The box office continued to be on the upswing and with anticipated releases like "Les Miserables," ''Django Unchained" and "The Guilt Trip" approaching in the holiday moviegoing season. Dergarabedian expects the year to break the 2009 record of $10.6 billion. With some $10.2 billion in revenue thus far, he said, "We're on track to be in that realm."
Estimated ticket sales for Friday through Sunday at U.S. and Canadian theaters, according to Hollywood.com. Where available, latest international numbers are also included. Final domestic figures will be released Monday.
1. "The Hobbit: An Unexpected Journey," $84.8 million ($138.2 million international).
2. "Rise of the Guardians," $7.4 million ($20.1 million international).
3. "Lincoln," $7.2 million.
4. "Skyfall," $7 million ($12.2 million international).
5. "Life of Pi," $5.4 million ($11.5 million international).
6. "The Twilight Saga: Breaking Dawn, Part 2," $5.2 million ($13 million international).
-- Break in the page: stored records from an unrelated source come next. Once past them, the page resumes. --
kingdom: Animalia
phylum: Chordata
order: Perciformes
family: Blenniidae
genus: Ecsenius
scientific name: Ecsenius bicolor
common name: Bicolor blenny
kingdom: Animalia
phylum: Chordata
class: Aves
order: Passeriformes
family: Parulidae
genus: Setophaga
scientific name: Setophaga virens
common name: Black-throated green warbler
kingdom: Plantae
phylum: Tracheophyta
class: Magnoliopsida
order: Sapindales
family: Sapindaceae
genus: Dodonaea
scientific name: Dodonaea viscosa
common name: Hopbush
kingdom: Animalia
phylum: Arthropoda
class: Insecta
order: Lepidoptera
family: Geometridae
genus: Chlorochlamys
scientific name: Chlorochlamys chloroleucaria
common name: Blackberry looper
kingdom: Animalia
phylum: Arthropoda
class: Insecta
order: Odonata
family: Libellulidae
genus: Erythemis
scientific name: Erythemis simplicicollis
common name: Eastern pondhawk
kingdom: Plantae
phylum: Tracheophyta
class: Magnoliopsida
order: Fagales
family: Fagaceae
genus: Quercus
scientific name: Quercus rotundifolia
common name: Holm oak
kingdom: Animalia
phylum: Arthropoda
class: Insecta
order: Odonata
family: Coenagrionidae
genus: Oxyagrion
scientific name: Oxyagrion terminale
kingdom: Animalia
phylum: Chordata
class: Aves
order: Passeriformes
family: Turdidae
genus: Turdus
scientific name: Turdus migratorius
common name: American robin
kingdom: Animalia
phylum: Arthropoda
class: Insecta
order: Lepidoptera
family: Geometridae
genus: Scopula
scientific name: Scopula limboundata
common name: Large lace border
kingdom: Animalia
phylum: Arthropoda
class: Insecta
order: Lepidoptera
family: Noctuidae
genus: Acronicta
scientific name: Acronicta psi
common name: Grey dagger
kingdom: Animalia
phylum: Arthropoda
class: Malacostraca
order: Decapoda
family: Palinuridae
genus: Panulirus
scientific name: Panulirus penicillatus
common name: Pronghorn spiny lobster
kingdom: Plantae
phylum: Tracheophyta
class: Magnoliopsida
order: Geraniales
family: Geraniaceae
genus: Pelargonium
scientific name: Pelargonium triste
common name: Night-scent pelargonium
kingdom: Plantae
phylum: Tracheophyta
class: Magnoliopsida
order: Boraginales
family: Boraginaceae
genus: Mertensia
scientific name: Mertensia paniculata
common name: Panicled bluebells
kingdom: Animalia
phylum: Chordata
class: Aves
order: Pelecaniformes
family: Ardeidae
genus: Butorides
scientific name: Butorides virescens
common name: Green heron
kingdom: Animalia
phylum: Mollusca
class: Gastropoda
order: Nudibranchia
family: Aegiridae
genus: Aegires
7. "Wreck-It Ralph," $3.3million ($4.7 million international).
8. "Playing for Keeps," $3.2 million ($1.4 million international).
9. "Red Dawn," $2.4 million.
10. "Silver Linings Playbook," $2 million ($370,000 international).
___
Estimated weekend ticket sales at international theaters (excluding the U.S. and Canada) for films distributed overseas by Hollywood studios, according to Rentrak:
1. "The Hobbit: An Unexpected Journey," $138.2 million.
2. "Rise of the Guardians," $20. 1 million.
3. "The Twilight Saga: Breaking Dawn, Part 2," $13 million.
4. "Skyfall," $12.2 million.
5. "Life of Pi," $11.5 million.
6. "Wreck-It Ralph," $4.7 million.
7. "26 Years," $3.5 million.
8. "Whatcha Wearin'? (My P.S. Partner)," $3 million.
9. "Tutto Tutto Niente Niente," $2.4 million.
10. "Pitch Perfect," $2.3 million.
___
Universal and Focus are owned by NBC Universal, a unit of Comcast Corp.; Sony, Columbia, Sony Screen Gems and Sony Pictures Classics are units of Sony Corp.; Paramount is owned by Viacom Inc.; Disney, Pixar and Marvel are owned by The Walt Disney Co.; Miramax is owned by Filmyard Holdings LLC; 20th Century Fox and Fox Searchlight are owned by News Corp.; Warner Bros. and New Line are units of Time Warner Inc.; MGM is owned by a group of former creditors including Highland Capital, Anchorage Advisors and Carl Icahn; Lionsgate is owned by Lions Gate Entertainment Corp.; IFC is owned by AMC Networks Inc.; Rogue is owned by Relativity Media LLC.